CMA CGM Boxship Sets New Size Record for U.S. East Coast
The container ship CMA CGM Brazil is making her way down the U.S. East Coast, setting regional records with each port call. At 15,072 TEU in capacity and 1,200 feet in length, the vessel would be an everyday sight in Rotterdam or Shanghai, but she is the largest container ship ever to call on North America's Eastern Seaboard. With recent investments in dredging and higher STS cranes, many American container ports are now ready to serve vessels in her size range.
CMA CGM Brazil arrived in Halifax on Thursday, where she became the "largest containerized cargo vessel that has ever called on a Canadian port," Halifax Port Authority spokesman Lane Farguson told CBC. The recent purchase of an extra super-post-Panamax STS crane - bringing the PSA Halifax terminal's total to five - helped facilitate the call.
The vessel headed next to the Port of New York and New Jersey, where she was received with fanfare. PNYNJ completed its harbor deepening project in 2016, giving it 50 feet of water depth, and it completed the raising of the Bayonne Bridge to lift air draft restrictions in 2018. “The arrival of the CMA CGM Brazil . . . highlights the benefits of [our] significant investment in critical port infrastructure and the far-reaching effects it has on the broader region and its economy,” PNYNJ said in a statement.
CMA CGM Brazil is headed next to Norfolk, where she is expected to arrive Tuesday, then Savannah on Friday. She will arrive in Charleston, South Carolina on September 20, then head back east to resume her rotation.

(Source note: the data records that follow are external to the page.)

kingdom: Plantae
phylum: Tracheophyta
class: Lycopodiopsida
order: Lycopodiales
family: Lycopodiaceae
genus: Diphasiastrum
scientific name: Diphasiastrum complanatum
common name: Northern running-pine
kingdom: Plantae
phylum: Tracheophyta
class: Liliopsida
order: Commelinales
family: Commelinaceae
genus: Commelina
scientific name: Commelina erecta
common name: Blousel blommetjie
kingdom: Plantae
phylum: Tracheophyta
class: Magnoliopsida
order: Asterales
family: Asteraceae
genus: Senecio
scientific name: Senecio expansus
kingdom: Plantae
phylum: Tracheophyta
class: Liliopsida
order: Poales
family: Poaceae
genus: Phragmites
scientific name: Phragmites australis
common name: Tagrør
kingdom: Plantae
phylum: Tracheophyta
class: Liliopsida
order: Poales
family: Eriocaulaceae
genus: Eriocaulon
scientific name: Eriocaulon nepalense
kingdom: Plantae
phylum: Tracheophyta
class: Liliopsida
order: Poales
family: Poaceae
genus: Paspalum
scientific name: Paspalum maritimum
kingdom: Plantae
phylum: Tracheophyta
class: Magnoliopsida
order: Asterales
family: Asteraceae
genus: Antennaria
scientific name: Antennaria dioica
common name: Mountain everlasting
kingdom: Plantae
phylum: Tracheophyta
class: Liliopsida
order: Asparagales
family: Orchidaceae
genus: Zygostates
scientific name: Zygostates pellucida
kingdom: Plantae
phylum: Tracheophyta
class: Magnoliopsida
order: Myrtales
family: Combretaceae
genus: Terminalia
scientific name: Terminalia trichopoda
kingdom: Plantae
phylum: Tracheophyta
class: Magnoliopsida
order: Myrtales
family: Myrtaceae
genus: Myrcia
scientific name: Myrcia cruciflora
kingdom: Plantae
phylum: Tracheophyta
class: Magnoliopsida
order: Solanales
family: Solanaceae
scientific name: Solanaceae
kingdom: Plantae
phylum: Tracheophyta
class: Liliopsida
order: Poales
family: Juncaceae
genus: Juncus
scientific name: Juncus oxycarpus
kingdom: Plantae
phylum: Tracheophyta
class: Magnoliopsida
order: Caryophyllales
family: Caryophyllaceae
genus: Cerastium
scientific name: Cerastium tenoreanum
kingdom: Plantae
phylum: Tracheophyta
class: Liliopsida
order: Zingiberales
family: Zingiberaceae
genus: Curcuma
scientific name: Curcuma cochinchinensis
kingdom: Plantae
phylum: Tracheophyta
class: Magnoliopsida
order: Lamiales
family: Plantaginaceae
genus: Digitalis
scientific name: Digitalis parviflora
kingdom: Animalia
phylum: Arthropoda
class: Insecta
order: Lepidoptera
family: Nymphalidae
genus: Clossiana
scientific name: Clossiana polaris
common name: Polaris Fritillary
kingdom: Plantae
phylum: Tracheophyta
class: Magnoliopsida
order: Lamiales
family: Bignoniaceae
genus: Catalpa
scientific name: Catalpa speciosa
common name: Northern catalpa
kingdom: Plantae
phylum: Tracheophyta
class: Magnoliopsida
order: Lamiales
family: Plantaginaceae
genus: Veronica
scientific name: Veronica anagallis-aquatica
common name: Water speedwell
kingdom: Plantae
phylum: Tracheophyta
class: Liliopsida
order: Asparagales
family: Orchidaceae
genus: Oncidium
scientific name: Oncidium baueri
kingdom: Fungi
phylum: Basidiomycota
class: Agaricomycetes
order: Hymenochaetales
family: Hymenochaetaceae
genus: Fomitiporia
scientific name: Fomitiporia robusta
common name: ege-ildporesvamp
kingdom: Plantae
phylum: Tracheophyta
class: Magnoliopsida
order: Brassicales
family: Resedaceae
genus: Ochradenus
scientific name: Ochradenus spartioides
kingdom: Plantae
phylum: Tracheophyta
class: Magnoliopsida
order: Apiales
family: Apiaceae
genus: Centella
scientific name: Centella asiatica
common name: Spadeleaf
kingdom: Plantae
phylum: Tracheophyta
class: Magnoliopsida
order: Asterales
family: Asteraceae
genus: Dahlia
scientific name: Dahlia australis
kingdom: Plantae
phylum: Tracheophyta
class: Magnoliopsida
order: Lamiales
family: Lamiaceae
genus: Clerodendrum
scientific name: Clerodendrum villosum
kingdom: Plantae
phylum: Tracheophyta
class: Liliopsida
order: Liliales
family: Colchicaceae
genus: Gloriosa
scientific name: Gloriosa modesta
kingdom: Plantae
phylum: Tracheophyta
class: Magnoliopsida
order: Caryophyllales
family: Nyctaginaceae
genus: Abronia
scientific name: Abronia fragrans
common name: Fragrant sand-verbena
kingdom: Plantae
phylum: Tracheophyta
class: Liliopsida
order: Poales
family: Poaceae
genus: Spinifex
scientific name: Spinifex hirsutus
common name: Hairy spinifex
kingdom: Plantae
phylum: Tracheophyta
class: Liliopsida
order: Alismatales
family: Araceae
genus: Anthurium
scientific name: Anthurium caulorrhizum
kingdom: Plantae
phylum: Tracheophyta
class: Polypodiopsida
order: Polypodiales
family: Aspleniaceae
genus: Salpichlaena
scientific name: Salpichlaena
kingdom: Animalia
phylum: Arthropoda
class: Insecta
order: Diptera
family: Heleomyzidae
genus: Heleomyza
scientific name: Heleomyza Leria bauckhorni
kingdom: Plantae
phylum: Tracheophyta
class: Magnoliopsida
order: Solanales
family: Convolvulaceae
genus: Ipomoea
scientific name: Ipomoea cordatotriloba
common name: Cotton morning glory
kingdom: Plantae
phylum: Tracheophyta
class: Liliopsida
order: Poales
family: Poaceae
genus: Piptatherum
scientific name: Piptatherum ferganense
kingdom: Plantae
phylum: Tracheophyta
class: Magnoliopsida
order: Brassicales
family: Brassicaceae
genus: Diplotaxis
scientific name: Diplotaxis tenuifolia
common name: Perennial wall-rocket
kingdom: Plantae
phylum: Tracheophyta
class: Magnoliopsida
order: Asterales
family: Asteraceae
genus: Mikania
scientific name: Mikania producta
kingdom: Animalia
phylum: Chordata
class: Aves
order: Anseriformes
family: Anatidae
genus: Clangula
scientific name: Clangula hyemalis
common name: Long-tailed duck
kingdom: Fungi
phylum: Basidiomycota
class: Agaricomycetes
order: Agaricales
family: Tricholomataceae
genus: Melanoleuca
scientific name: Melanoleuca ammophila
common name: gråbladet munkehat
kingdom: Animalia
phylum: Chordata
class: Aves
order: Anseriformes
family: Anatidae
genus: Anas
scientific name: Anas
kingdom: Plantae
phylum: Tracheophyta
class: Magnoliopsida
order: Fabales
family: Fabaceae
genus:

Larger boxships have called at West Coast ports in the past, generally for one-time, special-purpose voyages. The 19,000 TEU MSC Anna set a size record when she arrived in Port of Oakland this April; her arrival was part of a strategy by the 2M Alliance partners to reposition thousands of stranded empty containers out of the Southern California market, and she is not expected to return on a regular rotation.